Доктору понравилось, он довольно морщился, что-то черкал в своей тетрадочке, прикрывая от меня ладонью. Я решил помочь ему, разъяснить подробнее. Я сказал про насмешки, про безденежье и непонимание, что конечно же ранят, и довольно сильно. Но это «сильно» – лишь по расхожим меркам. По меркам тех, кто по-настоящему ничего не может – что ж до нас, нас ими не пронять. Мы можем предаваться унынию – но это так, минутная слабость. Ерунда, безделица, не стоит упоминания. Наши истинные проблемы кроются лишь там, где мы самореализуемся на все сто. В том, что мы умеем делать лучше всего.

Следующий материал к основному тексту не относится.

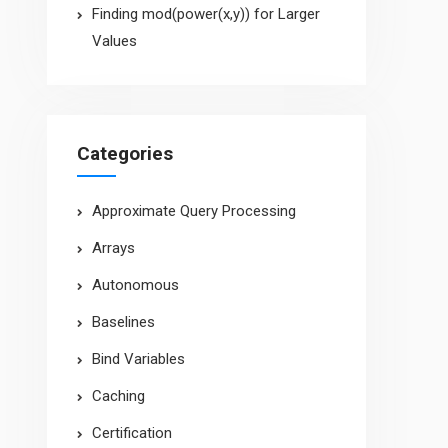
Finding mod(power(x,y)) for Larger
Values
Categories
Approximate Query Processing
Arrays
Autonomous
Baselines
Bind Variables
Caching
Certification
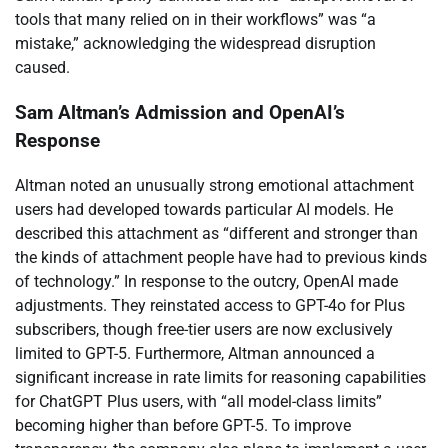
tools that many relied on in their workflows” was “a
mistake,” acknowledging the widespread disruption
caused.
Sam Altman’s Admission and OpenAI’s
Response
Altman noted an unusually strong emotional attachment
users had developed towards particular AI models. He
described this attachment as “different and stronger than
the kinds of attachment people have had to previous kinds
of technology.” In response to the outcry, OpenAI made
adjustments. They reinstated access to GPT-4o for Plus
subscribers, though free-tier users are now exclusively
limited to GPT-5. Furthermore, Altman announced a
significant increase in rate limits for reasoning capabilities
for ChatGPT Plus users, with “all model-class limits”
becoming higher than before GPT-5. To improve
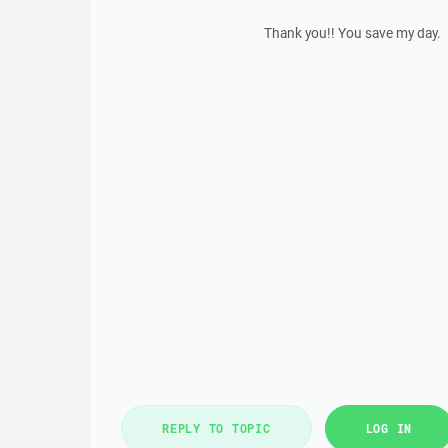
Thank you!! You save my day.
REPLY TO TOPIC
LOG IN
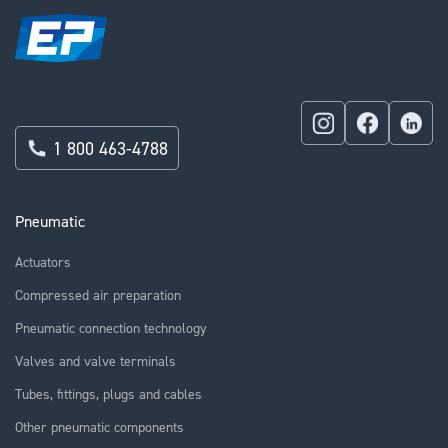
1 800 463-4788
Pneumatic
Actuators
Compressed air preparation
Pneumatic connection technology
Valves and valve terminals
Tubes, fittings, plugs and cables
Other pneumatic components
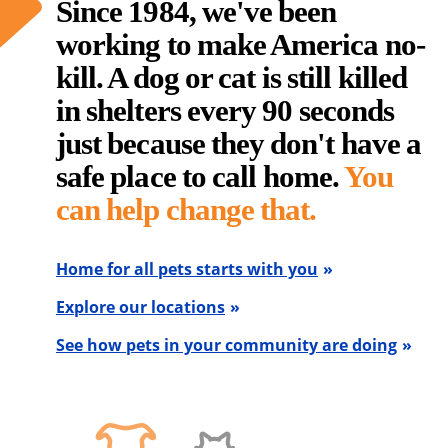
Since 1984, we've been
working to make America no-
kill. A dog or cat is still killed
in shelters every 90 seconds
just because they don't have a
safe place to call home.
You
can help change that.
Home for all pets starts with you
Explore our locations
See how pets in your community are doing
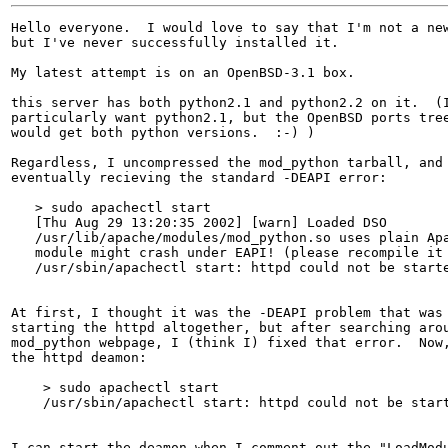
Hello everyone.  I would love to say that I'm not a new
but I've never successfully installed it.

My latest attempt is on an OpenBSD-3.1 box.

this server has both python2.1 and python2.2 on it.  (I
particularly want python2.1, but the OpenBSD ports tree
would get both python versions.  :-) )

Regardless, I uncompressed the mod_python tarball, and 
eventually recieving the standard -DEAPI error:

   > sudo apachectl start

   [Thu Aug 29 13:20:35 2002] [warn] Loaded DSO

   /usr/lib/apache/modules/mod_python.so uses plain Apa
   module might crash under EAPI! (please recompile it 
   /usr/sbin/apachectl start: httpd could not be starte
At first, I thought it was the -DEAPI problem that was 
starting the httpd altogether, but after searching arou
mod_python webpage, I (think I) fixed that error.  Now,
the httpd deamon:

    > sudo apachectl start

    /usr/sbin/apachectl start: httpd could not be start
I can start the deamon when I comment out the "LoadModu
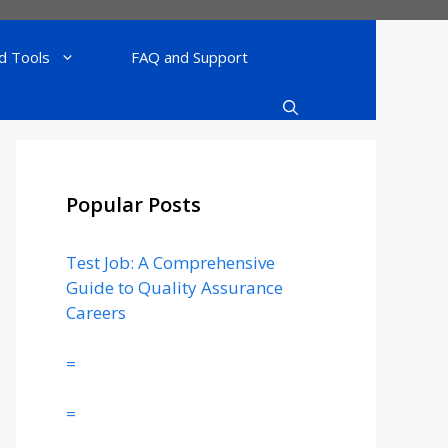
d Tools
FAQ and Support
Popular Posts
Test Job: A Comprehensive
Guide to Quality Assurance
Careers
=
=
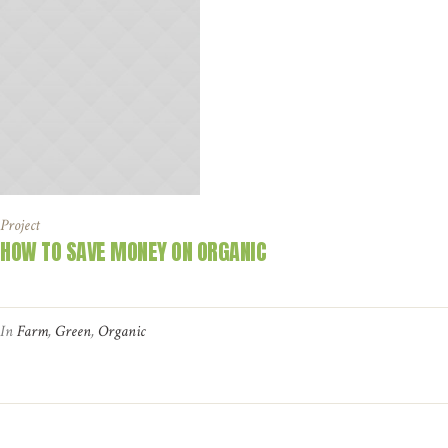
Project
HOW TO SAVE MONEY ON ORGANIC
In
Farm
,
Green
,
Organic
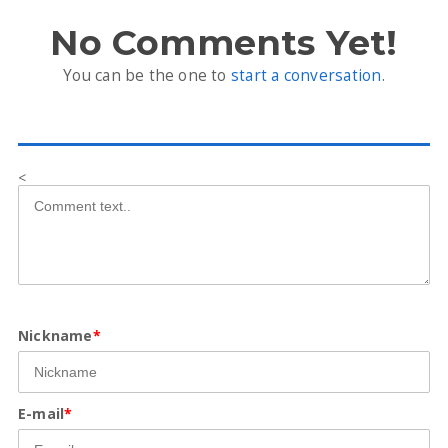
No Comments Yet!
You can be the one to
start a conversation
.
<
Nickname
*
E-mail
*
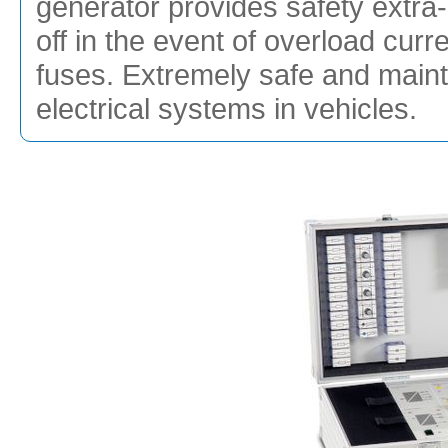
generator provides safety extra-l
off in the event of overload cur
fuses. Extremely safe and mainte
electrical systems in vehicles.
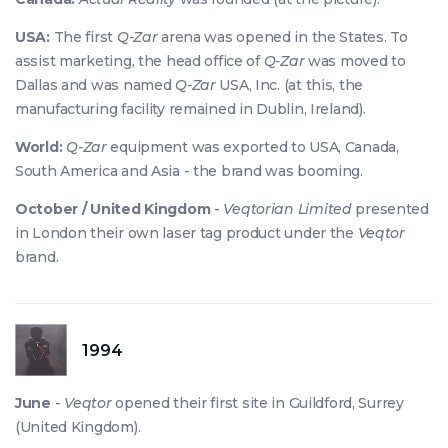
USA:
The first
Q-Zar
arena was opened in the States. To
assist marketing, the head office of
Q-Zar
was moved to
Dallas and was named
Q-Zar
USA, Inc. (at this, the
manufacturing facility remained in Dublin, Ireland).
World:
Q-Zar
equipment was exported to USA, Canada,
South America and Asia - the brand was booming.
October / United Kingdom
-
Veqtorian Limited
presented
in London their own laser tag product under the
Veqtor
brand.
1994
June
-
Veqtor
opened their first site in Guildford, Surrey
(United Kingdom).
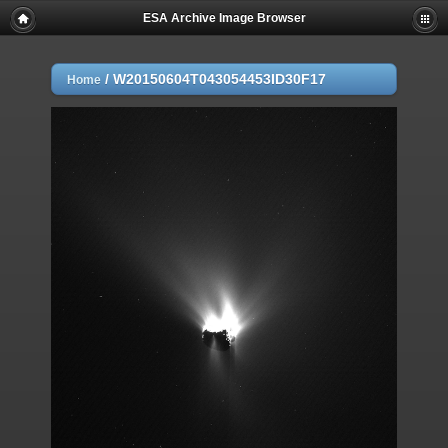
ESA Archive Image Browser
/
W20150604T043054453ID30F17
Home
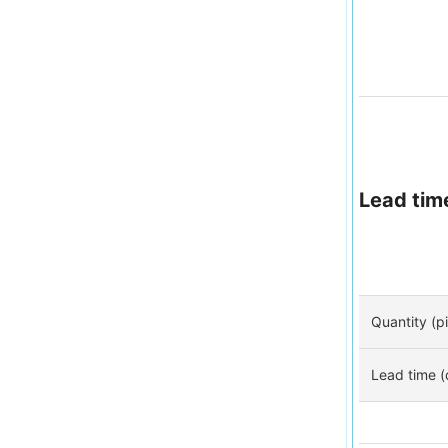
Lead tim
Quantity (p
Lead time (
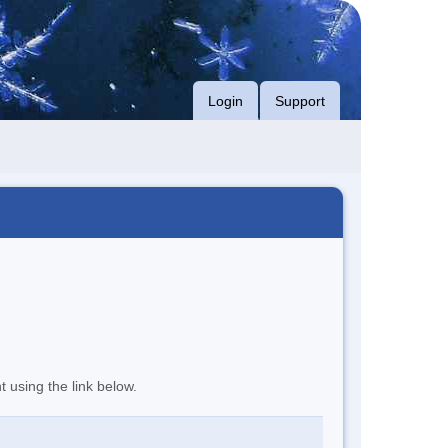
Login
Support
t using the link below.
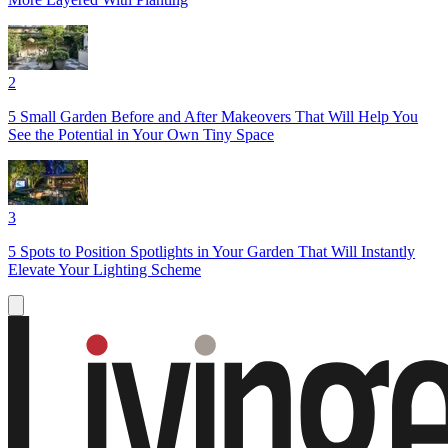
2
5 Small Garden Before and After Makeovers That Will Help You
See the Potential in Your Own Tiny Space
3
5 Spots to Position Spotlights in Your Garden That Will Instantly
Elevate Your Lighting Scheme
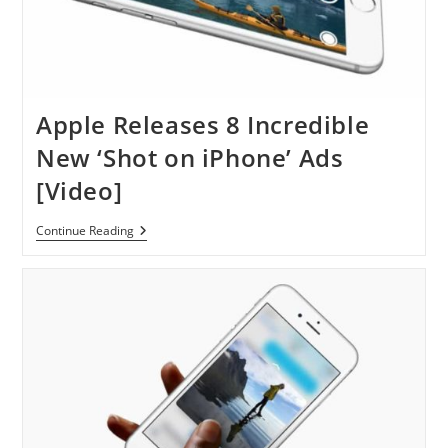
Apple Releases 8 Incredible
New ‘Shot on iPhone’ Ads
[Video]
Apple
Continue Reading
Releases
8
Incredible
New
‘Shot
On
IPhone’
Ads
[Video]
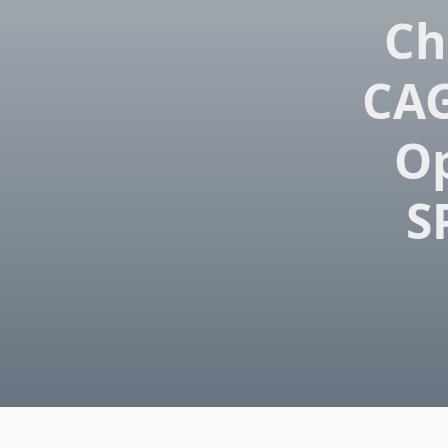
Ch
CAG
Op
S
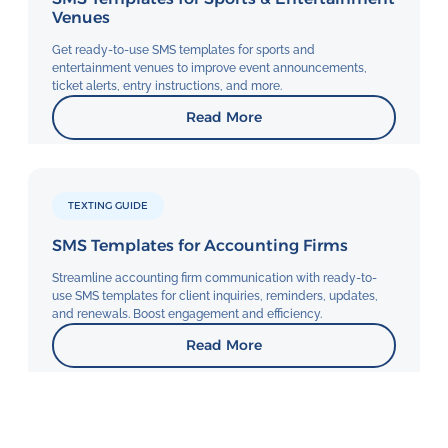
Venues
Get ready-to-use SMS templates for sports and
entertainment venues to improve event announcements,
ticket alerts, entry instructions, and more.
Read More
TEXTING GUIDE
SMS Templates for Accounting Firms
Streamline accounting firm communication with ready-to-
use SMS templates for client inquiries, reminders, updates,
and renewals. Boost engagement and efficiency.
Read More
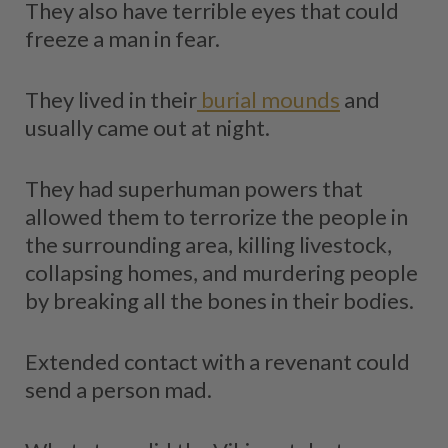
They also have terrible eyes that could
freeze a man in fear.
They lived in their
burial mounds
and
usually came out at night.
They had superhuman powers that
allowed them to terrorize the people in
the surrounding area, killing livestock,
collapsing homes, and murdering people
by breaking all the bones in their bodies.
Extended contact with a revenant could
send a person mad.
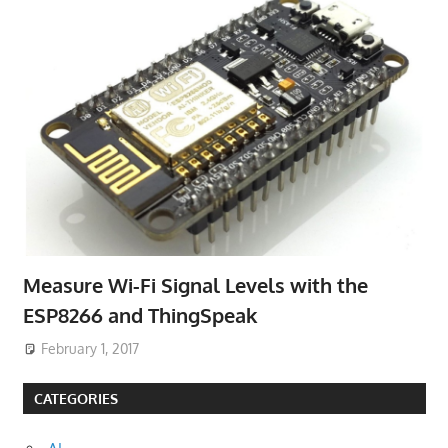
Measure Wi-Fi Signal Levels with the
ESP8266 and ThingSpeak
February 1, 2017
CATEGORIES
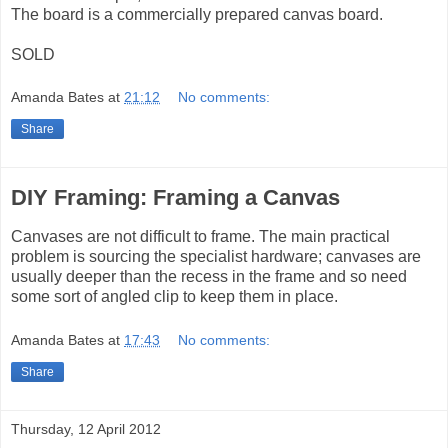
The board is a commercially prepared canvas board.
SOLD
Amanda Bates
at
21:12
No comments:
Share
DIY Framing: Framing a Canvas
Canvases are not difficult to frame. The main practical
problem is sourcing the specialist hardware; canvases are
usually deeper than the recess in the frame and so need
some sort of angled clip to keep them in place.
Amanda Bates
at
17:43
No comments:
Share
Thursday, 12 April 2012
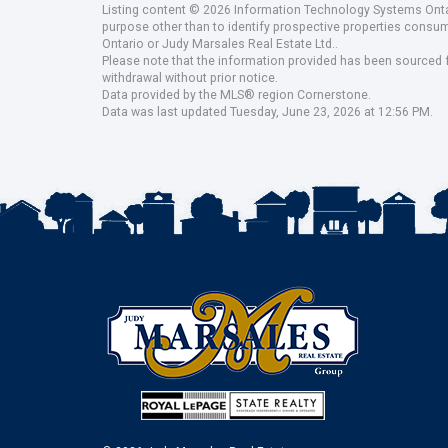
Listing content © 2026 Information Technology Systems Ontar
purpose other than to identify prospective properties consu
Ontario or Judy Marsales Real Estate Ltd..
Please note that the information provided has been sourced fr
withdrawal without prior notice.
Data provided by the MLS® region Cornerstone.
Data was last updated Tuesday, June 23, 2026 at 12:56 PM.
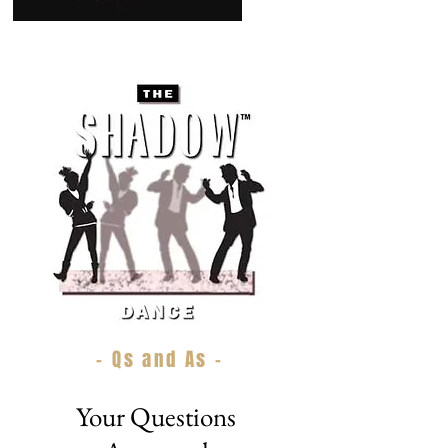
- Qs and As -
Your Questions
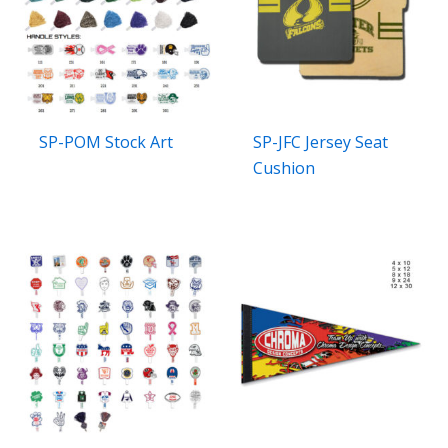
SP-POM Stock Art
SP-JFC Jersey Seat
Cushion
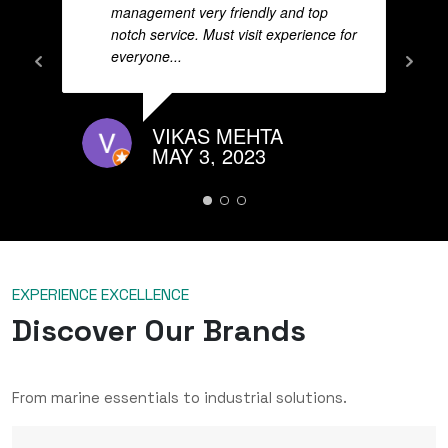
management very friendly and top
notch service. Must visit experience for
everyone...
VIKAS MEHTA
MAY 3, 2023
EXPERIENCE EXCELLENCE
Discover Our Brands
From marine essentials to industrial solutions.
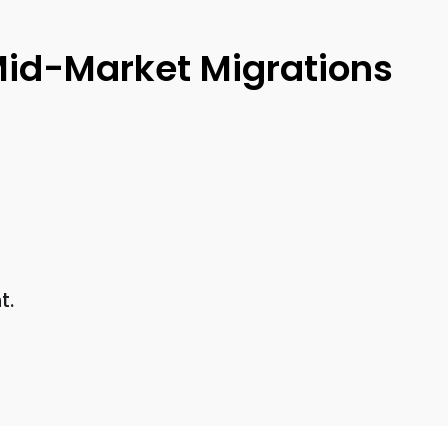
Mid-Market Migrations
t.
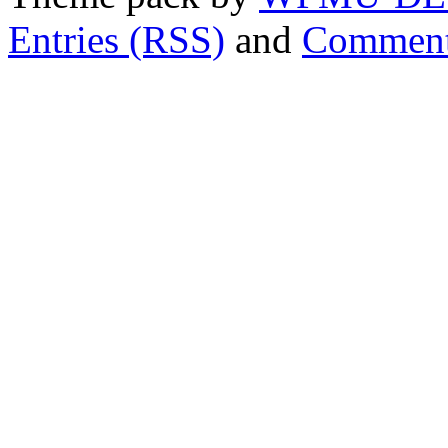
Entries (RSS)
and
Comment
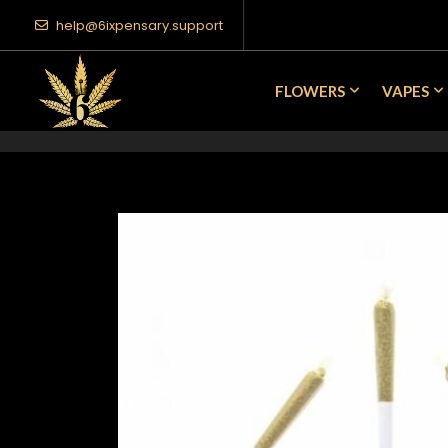
help@6ixpensary.support
FLOWERS
VAPES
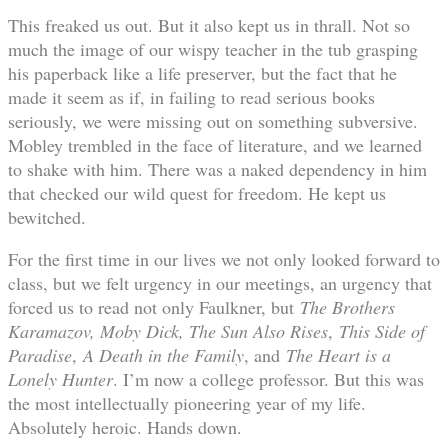
This freaked us out. But it also kept us in thrall. Not so
much the image of our wispy teacher in the tub grasping
his paperback like a life preserver, but the fact that he
made it seem as if, in failing to read serious books
seriously, we were missing out on something subversive.
Mobley trembled in the face of literature, and we learned
to shake with him. There was a naked dependency in him
that checked our wild quest for freedom. He kept us
bewitched.
For the first time in our lives we not only looked forward to
class, but we felt urgency in our meetings, an urgency that
forced us to read not only Faulkner, but
The Brothers
Karamazov, Moby Dick, The Sun Also Rises
,
This Side of
Paradise
,
A Death in the Family
, and
The Heart is a
Lonely Hunter
. I’m now a college professor. But this was
the most intellectually pioneering year of my life.
Absolutely heroic. Hands down.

Я изложил ему все это весьма связно, но он не стал записывать – ни слова. Даже отмахнулся слегка – как будто чтобы не портить уже сложившейся картины. Наверное, боялся противоречий, шатких мест… Мне кажется, он не дорабатывает порою. Не напрягается – может, слишком ленив? Смешно видеть: он считает меня социопатом. Конечно, это самый легкий путь, но мне очевидно: моя «проблема» в другом. Кто-то скажет, в наивности и упрямстве – и будет не так уж неправ. Наивность главенствует, спору нет, но, как бы то ни было, повторюсь: я был бескорыстен и хотел как лучше – вините теперь меня за это, кидайте камни сколь угодно душе. Признаю, я выбрал наспех, но зато – понятно и просто. Идея как панацея; замысел сложной сути, но близкий среднему человеку – не так-то легко придумать, поверьте!..
Нельзя никого презирать, твердили нам учителя, нельзя презирать слабых, неумелых, неумных. Это недостойно тех, кому повезло, говорили они, хоть «повезло» – это смотря на чей взгляд. Как бы то ни было, мы научились – не злобствовать и не копить презрения. Тренировка с детства, против нее никак, лишь у некоторых, кто не смог, злость до сих пор переполняет душу. Оттого они бесплодны – и бесплотны по нашим меркам, то есть их не отличить от прочих.
Но речь не о них, речь о слабом, среднем, где и требуется-то немного. Где нужны лишь страх, обуздывающий инстинкты, и сладкая ложь – надежда – чтобы бессмысленность жизни не повергала в отчаяние каждый час. В страхе, как правило, недостатка нет, дело всегда лишь за сладкой ложью. И тут вступаю я: вот вам сладкая ложь. Только в данном случае это не ложь, а правда.
Согласитесь, что может быть желаннее? Что может быть понятнее, чем призрак свободы – от нищеты? От кредитов и закладных, от скучных работ с плохой зарплатой, от прессинга вами же созданного мира, который наваливается всей мощью и давит, давит, выжимая соки. И как же символично использовать при этом то ненасытное, что паразитирует в нем, вернейшее из его собственных отражений, самую наглядную модель. Как это правильно и по заслугам – построить средство спасения на злостных его грехах! Заставить служить угнетенным алчность безжалостных угнетателей, их агрессивную спесь, желание обскакать другого, подмять под себя, раздавить, уничтожить…
Словом, неудивительно, что я теперь в сумасшедшем доме. Впрочем, я не в обиде. Я всегда могу успокоиться на простейшем из утверждений: мне нет смысла стыдиться случившегося со мной. Как и Семманту нет смысла стыдиться того, что он сделал. Или того, что ради него сделал я. Или чего так и не сделали мы оба.
И да, я скажу наконец, что он такое. Он робот, не более; он программа, заложенная в железное сердце. Но его сердце отнюдь не из железа, так что не стоит смотреть свысока. Не стоит отворачиваться в презрении, пусть ваши учителя не корили вас за это. В конце концов, каждая особь такова, какова заложенная в ней программа, а если не заложено ничего – что ж, особи не повезло. Так и Семмант – программа из программ – почти не отличается от человека, особенно если с ним поработать. Ведь и с человеком нужно поработать, чтобы разбудить в нем человеческое, иначе все – я скажу мягко – такие бесчувственные скоты!
А в Семманте, по крайней мере, программа была безупречна. Почти безупречна. Почти.